Olayla ilgili konuşan Elçi’nin eşi Türkan Elçi, “Özellikle geçirdiğimiz bu meşum yılda kafa karışıklığına mahal verecek cinayetler, pimini kimin çektiği belli olmayan bombalama olayları oldu. Geçmişte yapılan bir eylem birileri tarafından ya da kimin yapmış olabileceği konusunda tahminler yürütülürdü. İçinde olduğumuz bu acayip zamanda bir toplu katliamın farklı farklı kesimlerce üstlenildiğine tanıklık yapıyoruz. Can pazarına dönmüş, insanların paramparça olmuş bir eylemin üstlenilmesi bize şaşkınlık dışında bir duyguya kapılmamıza fırsat vermiyor.
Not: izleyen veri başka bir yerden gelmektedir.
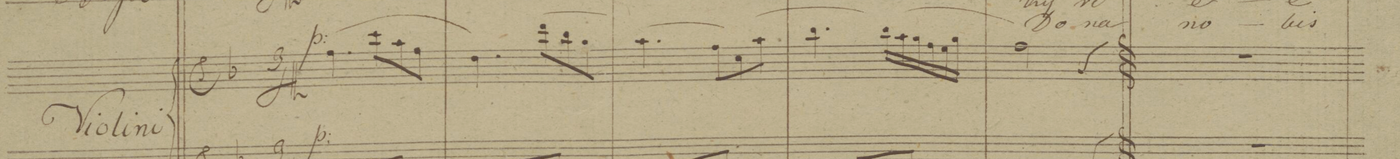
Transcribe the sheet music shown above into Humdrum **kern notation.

**kern	**dynam
*I"Violini	*
*clefG2	*
*k[b-]	*
*M3/4	*
*4\right	*
(4.ff\	p
*8\right	*
8ccc\L	.
8aa\	.
8ff\J	.
=2	=2
4.dd\)	.
(8ddd\L	.
8bb-\	.
8gg\J)	.
=3	=3
(4.aa\	.
8ff\L)	.
8cc\	.
(8aa\J	.
=4	=4
4.bb-\	.
*16\right	*
16bb-\LL)	.
(16aa\	.
16gg\	.
16ff\	.
16ee\	.
16gg\JJ	.
=5	=5
*2\right	*
2ff\)	.
4r	.
=6	=6
2.r	.
=7	=7
*-	*-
Tahir’in cinayetinde tersi bir durum var. Özellikle kimsenin üstlenmek istemediği bir cinayet. Biz, cinayetin üstlenilmemesi mevzusunu Tahir’in naif, masum ve gösterdiği cesaret karşısında katillerin nasıl da korkaklaştıklarına yoralım. Ortada bir vebal var, yapanların bu vebalin altında kalıp ezilme korkusuna kapıldıklarını hissediyorum. Tetiği kimin çektiği konusu benim için hiçbir zaman anlam ifade etmedi. Katil katildir. Katilin kim olduğu önemli değildir. Sadece katilin bulunması önemlidir. Gerçek katilin bulunması tabii ki de ölüm acısını hafifletmeyecektir. Fakat adaletin tecelli etmesi yarına bir nebze de olsa güvenle bakabilmemizi sağlayacaktır. Ölmeden önce bu duyguyu yaşamak isterdim” dedi.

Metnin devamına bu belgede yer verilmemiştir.